▶ _WHAT YOU SHOULD DO_:
Extract the opening line of the entries and every line after it, stopping at and including the line that contains "X0069736Y0065125D02*". Do not include pictures.

▶ _Circuit design data_:
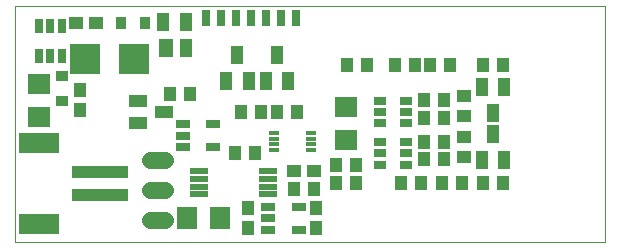
<source format=gts>
G75*
%MOIN*%
%OFA0B0*%
%FSLAX25Y25*%
%IPPOS*%
%LPD*%
%AMOC8*
5,1,8,0,0,1.08239X$1,22.5*
%
%ADD10C,0.00100*%
%ADD11R,0.04337X0.05912*%
%ADD12R,0.04337X0.03156*%
%ADD13R,0.04337X0.04731*%
%ADD14R,0.04731X0.04337*%
%ADD15C,0.05550*%
%ADD16R,0.06699X0.07487*%
%ADD17R,0.07487X0.06699*%
%ADD18R,0.05124X0.02565*%
%ADD19R,0.06306X0.02172*%
%ADD20R,0.18510X0.04337*%
%ADD21R,0.13786X0.06699*%
%ADD22R,0.02565X0.05124*%
%ADD23R,0.09849X0.09849*%
%ADD24R,0.03943X0.03550*%
%ADD25R,0.05912X0.04337*%
%ADD26R,0.04337X0.06069*%
%ADD27R,0.05124X0.06069*%
%ADD28R,0.02900X0.05400*%
%ADD29R,0.03550X0.03943*%
%ADD30R,0.03550X0.01581*%
D10*
X0024791Y0037936D02*
X0221641Y0037936D01*
X0221641Y0116676D01*
X0024791Y0116676D01*
X0024791Y0037936D01*
D11*
X0095224Y0091519D03*
X0102704Y0091519D03*
X0108492Y0091519D03*
X0115972Y0091519D03*
X0112232Y0100180D03*
X0098964Y0100180D03*
X0180500Y0089511D03*
X0187980Y0089511D03*
X0184240Y0080849D03*
X0184240Y0073763D03*
X0187980Y0065101D03*
X0180500Y0065101D03*
D12*
X0155106Y0063723D03*
X0155106Y0067463D03*
X0155106Y0071204D03*
X0146445Y0071204D03*
X0146445Y0067463D03*
X0146445Y0063723D03*
X0146445Y0077503D03*
X0146445Y0081243D03*
X0146445Y0084983D03*
X0155106Y0084983D03*
X0155106Y0081243D03*
X0155106Y0077503D03*
D13*
X0161208Y0079275D03*
X0167901Y0079275D03*
X0167901Y0085180D03*
X0161208Y0085180D03*
X0163177Y0096991D03*
X0158059Y0096991D03*
X0151366Y0096991D03*
X0142311Y0096991D03*
X0135618Y0096991D03*
X0118689Y0081243D03*
X0111996Y0081243D03*
X0106878Y0081243D03*
X0100185Y0081243D03*
X0083256Y0087149D03*
X0076563Y0087149D03*
X0046445Y0088526D03*
X0046445Y0081834D03*
X0098216Y0067463D03*
X0104909Y0067463D03*
X0117862Y0055574D03*
X0124555Y0055574D03*
X0131681Y0057621D03*
X0138374Y0057621D03*
X0138374Y0063526D03*
X0131681Y0063526D03*
X0153334Y0057621D03*
X0160027Y0057621D03*
X0167114Y0057621D03*
X0173807Y0057621D03*
X0180893Y0057621D03*
X0187586Y0057621D03*
X0167901Y0065495D03*
X0161208Y0065495D03*
X0161208Y0071400D03*
X0167901Y0071400D03*
X0125185Y0049156D03*
X0125185Y0042463D03*
X0102547Y0042463D03*
X0102547Y0049156D03*
X0169870Y0096991D03*
X0180893Y0096991D03*
X0187586Y0096991D03*
D14*
X0174397Y0086558D03*
X0174397Y0079865D03*
X0174397Y0072778D03*
X0174397Y0066086D03*
X0124594Y0061558D03*
X0117901Y0061558D03*
X0051760Y0110771D03*
X0045067Y0110771D03*
D15*
X0069736Y0065125D02*
X0074886Y0065125D01*
X0074886Y0055125D02*
X0069736Y0055125D01*
X0069736Y0045125D02*
X0074886Y0045125D01*
D16*
X0082271Y0045810D03*
X0093295Y0045810D03*
D17*
X0135027Y0071794D03*
X0135027Y0082818D03*
X0032665Y0079668D03*
X0032665Y0090692D03*
D18*
X0080697Y0077109D03*
X0080697Y0073369D03*
X0080697Y0069629D03*
X0090933Y0069629D03*
X0090933Y0077109D03*
X0109240Y0049550D03*
X0109240Y0045810D03*
X0109240Y0042070D03*
X0119476Y0042070D03*
X0119476Y0049550D03*
D19*
X0109043Y0053782D03*
X0109043Y0056341D03*
X0109043Y0058900D03*
X0109043Y0061460D03*
X0086208Y0061460D03*
X0086208Y0058900D03*
X0086208Y0056341D03*
X0086208Y0053782D03*
D20*
X0053137Y0053448D03*
X0053137Y0061322D03*
D21*
X0032665Y0070771D03*
X0032665Y0043999D03*
D22*
X0032862Y0099747D03*
X0036602Y0099747D03*
X0040342Y0099747D03*
X0040342Y0109983D03*
X0036602Y0109983D03*
X0032862Y0109983D03*
D23*
X0048019Y0098960D03*
X0064555Y0098960D03*
D24*
X0040539Y0093251D03*
X0040539Y0084983D03*
D25*
X0065736Y0084983D03*
X0074397Y0081243D03*
X0065736Y0077503D03*
D26*
X0081681Y0102503D03*
X0081681Y0111164D03*
X0074200Y0111164D03*
D27*
X0074988Y0102503D03*
D28*
X0088531Y0112739D03*
X0093531Y0112739D03*
X0098531Y0112739D03*
X0103531Y0112739D03*
X0108531Y0112739D03*
X0113531Y0112739D03*
X0118531Y0112739D03*
D29*
X0068295Y0110771D03*
X0060027Y0110771D03*
D30*
X0111208Y0074353D03*
X0111208Y0072385D03*
X0111208Y0070416D03*
X0111208Y0068448D03*
X0123413Y0068448D03*
X0123413Y0070416D03*
X0123413Y0072385D03*
X0123413Y0074353D03*
M02*

</source>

▶ _EXERCISE RESULT_:
<source format=gts>
G75*
%MOIN*%
%OFA0B0*%
%FSLAX25Y25*%
%IPPOS*%
%LPD*%
%AMOC8*
5,1,8,0,0,1.08239X$1,22.5*
%
%ADD10C,0.00100*%
%ADD11R,0.04337X0.05912*%
%ADD12R,0.04337X0.03156*%
%ADD13R,0.04337X0.04731*%
%ADD14R,0.04731X0.04337*%
%ADD15C,0.05550*%
%ADD16R,0.06699X0.07487*%
%ADD17R,0.07487X0.06699*%
%ADD18R,0.05124X0.02565*%
%ADD19R,0.06306X0.02172*%
%ADD20R,0.18510X0.04337*%
%ADD21R,0.13786X0.06699*%
%ADD22R,0.02565X0.05124*%
%ADD23R,0.09849X0.09849*%
%ADD24R,0.03943X0.03550*%
%ADD25R,0.05912X0.04337*%
%ADD26R,0.04337X0.06069*%
%ADD27R,0.05124X0.06069*%
%ADD28R,0.02900X0.05400*%
%ADD29R,0.03550X0.03943*%
%ADD30R,0.03550X0.01581*%
D10*
X0024791Y0037936D02*
X0221641Y0037936D01*
X0221641Y0116676D01*
X0024791Y0116676D01*
X0024791Y0037936D01*
D11*
X0095224Y0091519D03*
X0102704Y0091519D03*
X0108492Y0091519D03*
X0115972Y0091519D03*
X0112232Y0100180D03*
X0098964Y0100180D03*
X0180500Y0089511D03*
X0187980Y0089511D03*
X0184240Y0080849D03*
X0184240Y0073763D03*
X0187980Y0065101D03*
X0180500Y0065101D03*
D12*
X0155106Y0063723D03*
X0155106Y0067463D03*
X0155106Y0071204D03*
X0146445Y0071204D03*
X0146445Y0067463D03*
X0146445Y0063723D03*
X0146445Y0077503D03*
X0146445Y0081243D03*
X0146445Y0084983D03*
X0155106Y0084983D03*
X0155106Y0081243D03*
X0155106Y0077503D03*
D13*
X0161208Y0079275D03*
X0167901Y0079275D03*
X0167901Y0085180D03*
X0161208Y0085180D03*
X0163177Y0096991D03*
X0158059Y0096991D03*
X0151366Y0096991D03*
X0142311Y0096991D03*
X0135618Y0096991D03*
X0118689Y0081243D03*
X0111996Y0081243D03*
X0106878Y0081243D03*
X0100185Y0081243D03*
X0083256Y0087149D03*
X0076563Y0087149D03*
X0046445Y0088526D03*
X0046445Y0081834D03*
X0098216Y0067463D03*
X0104909Y0067463D03*
X0117862Y0055574D03*
X0124555Y0055574D03*
X0131681Y0057621D03*
X0138374Y0057621D03*
X0138374Y0063526D03*
X0131681Y0063526D03*
X0153334Y0057621D03*
X0160027Y0057621D03*
X0167114Y0057621D03*
X0173807Y0057621D03*
X0180893Y0057621D03*
X0187586Y0057621D03*
X0167901Y0065495D03*
X0161208Y0065495D03*
X0161208Y0071400D03*
X0167901Y0071400D03*
X0125185Y0049156D03*
X0125185Y0042463D03*
X0102547Y0042463D03*
X0102547Y0049156D03*
X0169870Y0096991D03*
X0180893Y0096991D03*
X0187586Y0096991D03*
D14*
X0174397Y0086558D03*
X0174397Y0079865D03*
X0174397Y0072778D03*
X0174397Y0066086D03*
X0124594Y0061558D03*
X0117901Y0061558D03*
X0051760Y0110771D03*
X0045067Y0110771D03*
D15*
X0069736Y0065125D02*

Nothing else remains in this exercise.